■ Passage
- Title card
- Written by: Aleksandr Gordon Inna Makhova Andrei Tarkovsky
- Directed by: Aleksandr Gordon Andrei Tarkovsky
- Starring: Oleg Borisov Aleksei Alekseyev Pyotr Lyubeshkin
- Music by: Yuri Matskevich
- Country of origin: Soviet Union
- Original language: Russian

Production
- Cinematography: Lev Bunin Ernst Yakovlev
- Running time: 46 min
- Production companies: VGIK Central Television

Original release
- Release: 9 May 1959

= There Will Be No Leave Today =

There Will be No Leave Today (Сегодня увольнения не будет...) is a 1959 student film by the Russian film directors Andrei Tarkovsky and Aleksandr Gordon. Based on a real postwar incident, the film is about an army unit trying to dispose unexploded bombs to save a small town. It was Tarkovsky's and Gordon's second film, produced while being students at the State Institute of Cinematography (VGIK). The film was aired on Soviet Central Television in 1959 and consecutive years on Victory Day. For a long time it was thought to be lost, but was rediscovered in the mid-1990s.

==Plot==

Construction workers find an old cache of bombs from World War II in an unnamed Russian town. An army unit is charged with solving this problem. The municipal committee decides that exploding the bombs would inflict too much damage on the town and so the army unit must transport the bombs manually to a safe site.

After the entire town is evacuated, the soldiers carry the bombs one by one to the armored transport truck. The danger of explosion looms. As the army unit concludes its mission the population returns to the town as the bombs are simultaneously destroyed at the safe site.

==Cast==
- Oleg Borisov as captain Galich
- Aleksei Alekseyev as colonel Gvelesiani
- Pyotr Lyubeshkin as party secretary Vershinin
- Oleg Mokshantsev as military engineer Vishnyakov
- Vladimir Marenkov as military engineer Vasin
- Igor Kosukhin as military engineer Tsignadze
- Leonid Kuravlyov as soldier-engineer Morozov
- Stanislav Lyubshin as military engineer Sadovnikov

==Production==

There Will Be No Leave Today was suggested by the State Institute of Cinematography (VGIK) to Tarkovsky and Gordon as a practical exercise for the two film students. The main objective for Tarkovsky and Gordon was not to produce a masterpiece, but to learn the basics of filmmaking through making an uncomplicated and easy-to-consume film. The project was based on a real postwar incident. To prepare Tarkovsky and Gordon interviewed witnesses of the incident and visited army barracks to study the military. The script was written jointly by Tarkovsky, Gordon and a third scriptwriter who was later replaced by a group of scriptwriters. The main storyline of the film was created in the beginning of writing the script, and survived with the exception of some minor changes. According to Gordon, Tarkovsky finished and contributed the majority of the script, with the hospital scenes and the civilian/soldier who volunteers to detonate one bomb being Tarkovsky's ideas.

■ The data
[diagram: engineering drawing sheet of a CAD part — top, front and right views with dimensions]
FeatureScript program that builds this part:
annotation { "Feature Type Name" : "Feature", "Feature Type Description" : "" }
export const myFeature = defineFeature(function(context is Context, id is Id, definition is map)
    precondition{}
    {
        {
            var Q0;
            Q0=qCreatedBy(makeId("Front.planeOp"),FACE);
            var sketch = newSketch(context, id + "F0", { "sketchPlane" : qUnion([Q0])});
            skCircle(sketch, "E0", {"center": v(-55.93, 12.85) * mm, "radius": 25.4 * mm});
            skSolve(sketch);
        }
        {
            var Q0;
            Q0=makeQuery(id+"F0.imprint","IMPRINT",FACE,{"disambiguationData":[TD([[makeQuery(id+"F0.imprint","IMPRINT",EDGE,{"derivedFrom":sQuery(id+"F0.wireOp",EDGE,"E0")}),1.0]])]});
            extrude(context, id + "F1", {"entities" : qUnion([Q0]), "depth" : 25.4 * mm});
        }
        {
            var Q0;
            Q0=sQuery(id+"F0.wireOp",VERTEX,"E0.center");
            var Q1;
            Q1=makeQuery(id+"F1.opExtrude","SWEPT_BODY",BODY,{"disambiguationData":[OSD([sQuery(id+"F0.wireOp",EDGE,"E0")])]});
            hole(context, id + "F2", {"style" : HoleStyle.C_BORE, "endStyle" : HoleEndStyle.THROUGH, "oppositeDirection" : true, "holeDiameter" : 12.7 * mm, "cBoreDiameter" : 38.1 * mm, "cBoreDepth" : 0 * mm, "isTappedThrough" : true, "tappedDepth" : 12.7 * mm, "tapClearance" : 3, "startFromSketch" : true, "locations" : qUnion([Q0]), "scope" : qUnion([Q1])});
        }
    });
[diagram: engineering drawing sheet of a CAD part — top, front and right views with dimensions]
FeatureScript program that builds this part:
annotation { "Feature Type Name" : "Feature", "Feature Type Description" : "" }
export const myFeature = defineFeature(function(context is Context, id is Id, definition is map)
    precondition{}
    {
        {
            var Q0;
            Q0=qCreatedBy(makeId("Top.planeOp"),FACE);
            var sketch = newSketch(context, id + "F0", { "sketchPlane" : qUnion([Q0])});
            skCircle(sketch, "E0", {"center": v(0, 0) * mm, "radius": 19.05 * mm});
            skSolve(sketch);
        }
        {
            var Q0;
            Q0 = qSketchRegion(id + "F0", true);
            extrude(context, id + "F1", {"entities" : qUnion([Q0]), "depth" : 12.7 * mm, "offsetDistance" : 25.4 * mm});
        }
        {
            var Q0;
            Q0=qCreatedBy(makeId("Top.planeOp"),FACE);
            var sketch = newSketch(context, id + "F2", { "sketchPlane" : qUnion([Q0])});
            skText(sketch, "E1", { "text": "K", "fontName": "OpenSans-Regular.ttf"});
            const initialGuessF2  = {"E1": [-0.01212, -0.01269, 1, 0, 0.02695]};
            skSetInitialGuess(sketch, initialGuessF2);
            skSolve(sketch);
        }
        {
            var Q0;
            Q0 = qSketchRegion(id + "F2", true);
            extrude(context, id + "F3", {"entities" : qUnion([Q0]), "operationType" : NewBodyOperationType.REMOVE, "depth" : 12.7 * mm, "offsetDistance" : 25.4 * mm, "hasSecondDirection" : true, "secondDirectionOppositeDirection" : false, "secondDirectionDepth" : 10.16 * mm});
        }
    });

■ Actions to take
1: In the article on There Will Be No Leave Today, rewrite the paragraph beginning "There Will Be No Leave Today was suggested by" as a bulleted list that keeps its main facts.
2: Answer from the article on There Will Be No Leave Today:
(a) What is the film's running time?
(b) Which actor plays captain Galich?
(c) When was the film rediscovered after long being thought lost?
3: Write the next part of the article on There Will Be No Leave Today, picking up after its final sentence.

■ Set of answers
1:
- VGIK suggested the film to Tarkovsky and Gordon as a practical exercise.
- Their aim was not a masterpiece but to learn the basics of filmmaking by making a simple, easy-to-consume film.
- The film was based on a real postwar incident. To prepare, the two interviewed witnesses and visited army barracks to study the military.
- Tarkovsky, Gordon and a third scriptwriter wrote the script together. The third writer was later replaced by a group of scriptwriters.
- The main storyline was set early in the writing and survived with only minor changes.
- According to Gordon, Tarkovsky finished the script and wrote most of it. The hospital scenes and the civilian/soldier who volunteers to detonate one bomb were his ideas.

2:
(a) 46 minutes.
(b) Oleg Borisov.
(c) In the mid-1990s.

3:
Contrary to Tarkovsky's other student film The Killers, this film had a relatively high budget. The VGIK film school provided the equipment and a small part of the budget. The major part of the budget was provided by Soviet Central Television as the film was to be aired on the anniversary day of the capitulation of Nazi Germany in World War II. The higher budget allowed for professional actors in the main roles, such as Oleg Borisov. Other actors were Tarkvosky's and Gordon's classmates such as Leonid Kuravlyov and Stanislav Lyubshin. Other actor in non-lead roles were people from the province where the film was shot, working without receiving any compensation except the chance to appear in a film. The army also provided some support in the form of military equipment and troops as extras. The film was shot in Kursk over a period of three months. Editing took another three months.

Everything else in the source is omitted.